- **Directions**
The reply should hold only the lines from the one with "2501 Alyth Rd. SE" through the end of the data, each given exactly.

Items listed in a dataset
Segment Open
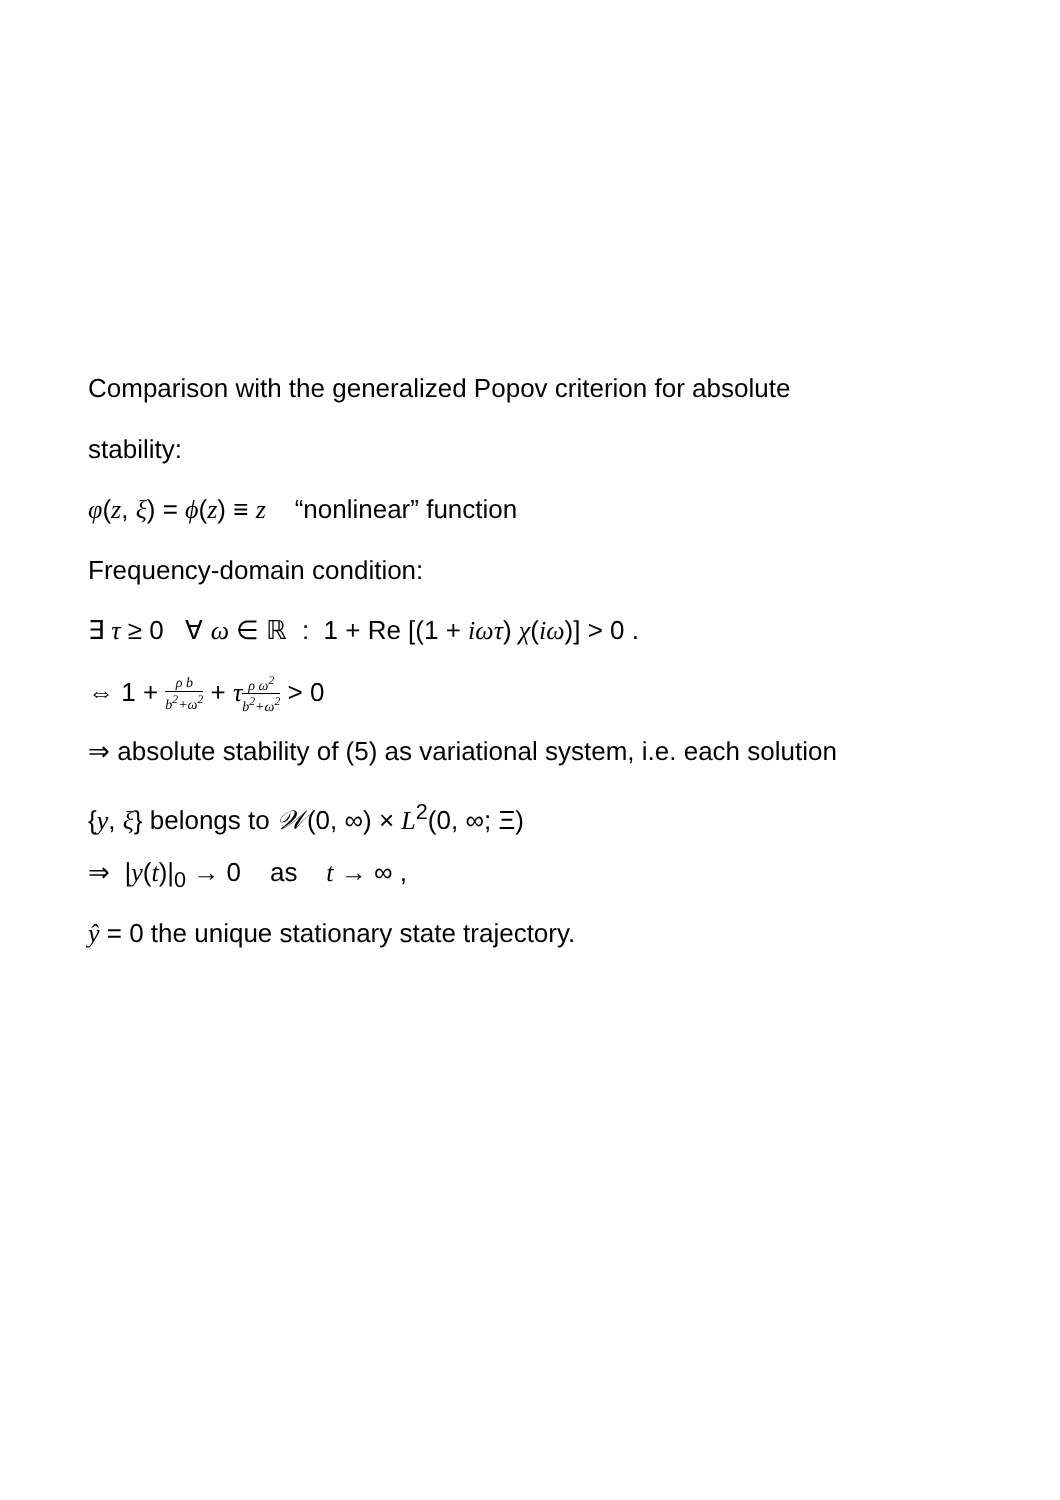Comparison with the generalized Popov criterion for absolute
stability:
φ(z, ξ) = ϕ(z) ≡ z “nonlinear” function
Frequency-domain condition:
∃ τ ≥ 0 ∀ ω ∈ ℝ : 1 + Re [(1 + iωτ) χ(iω)] > 0 .
⇔ 1 + ρ b b<sup>2</sup>+ω<sup>2</sup> + τρ ω<sup>2</sup> b<sup>2</sup>+ω<sup>2</sup> > 0
⇒ absolute stability of (5) as variational system, i.e. each solution
{y, ξ} belongs to 𝒲(0, ∞) × L<sup>2</sup>(0, ∞; Ξ)
⇒ |y(t)|<sub>0</sub> → 0 as t → ∞ ,
ŷ = 0 the unique stationary state trajectory.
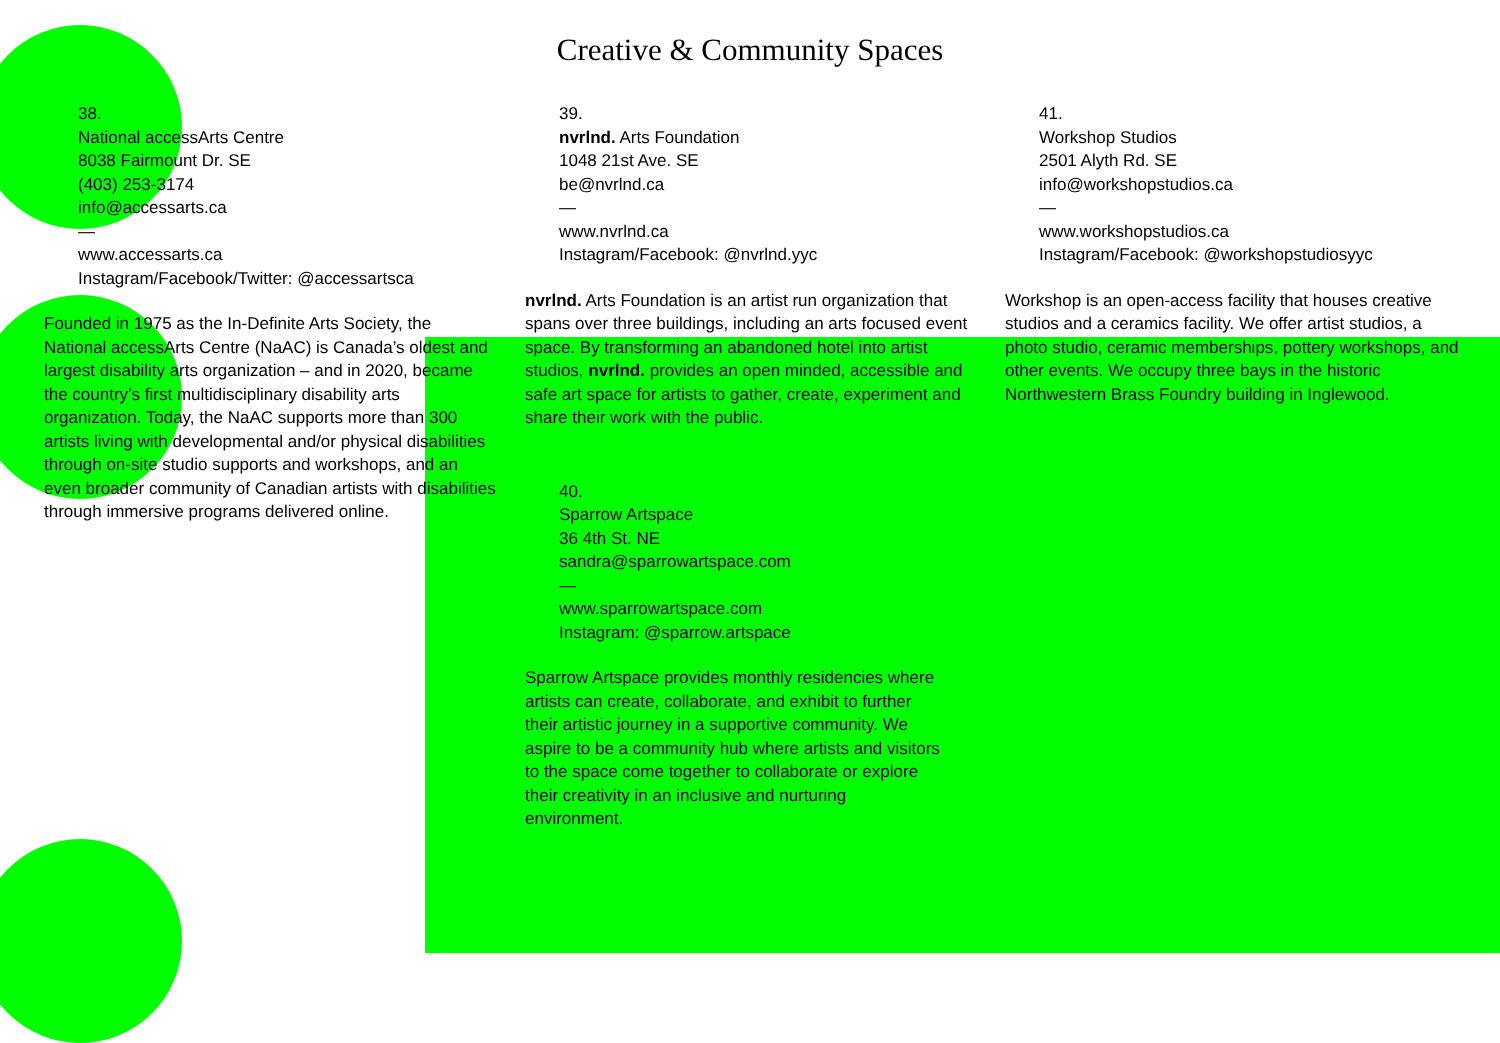Creative & Community Spaces
38.
National accessArts Centre
8038 Fairmount Dr. SE
(403) 253-3174
info@accessarts.ca
—
www.accessarts.ca
Instagram/Facebook/Twitter: @accessartsca
Founded in 1975 as the In-Definite Arts Society, the National accessArts Centre (NaAC) is Canada’s oldest and largest disability arts organization – and in 2020, became the country’s first multidisciplinary disability arts organization. Today, the NaAC supports more than 300 artists living with developmental and/or physical disabilities through on-site studio supports and workshops, and an even broader community of Canadian artists with disabilities through immersive programs delivered online.
39.
nvrlnd. Arts Foundation
1048 21st Ave. SE
be@nvrlnd.ca
—
www.nvrlnd.ca
Instagram/Facebook: @nvrlnd.yyc
nvrlnd. Arts Foundation is an artist run organization that spans over three buildings, including an arts focused event space. By transforming an abandoned hotel into artist studios, nvrlnd. provides an open minded, accessible and safe art space for artists to gather, create, experiment and share their work with the public.
40.
Sparrow Artspace
36 4th St. NE
sandra@sparrowartspace.com
—
www.sparrowartspace.com
Instagram: @sparrow.artspace
Sparrow Artspace provides monthly residencies where artists can create, collaborate, and exhibit to further their artistic journey in a supportive community. We aspire to be a community hub where artists and visitors to the space come together to collaborate or explore their creativity in an inclusive and nurturing environment.
41.
Workshop Studios
2501 Alyth Rd. SE
info@workshopstudios.ca
—
www.workshopstudios.ca
Instagram/Facebook: @workshopstudiosyyc
Workshop is an open-access facility that houses creative studios and a ceramics facility. We offer artist studios, a photo studio, ceramic memberships, pottery workshops, and other events. We occupy three bays in the historic Northwestern Brass Foundry building in Inglewood.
Segment Closed
- **Result**
2501 Alyth Rd. SE
info@workshopstudios.ca
—
www.workshopstudios.ca
Instagram/Facebook: @workshopstudiosyyc
Workshop is an open-access facility that houses creative studios and a ceramics facility. We offer artist studios, a photo studio, ceramic memberships, pottery workshops, and other events. We occupy three bays in the historic Northwestern Brass Foundry building in Inglewood.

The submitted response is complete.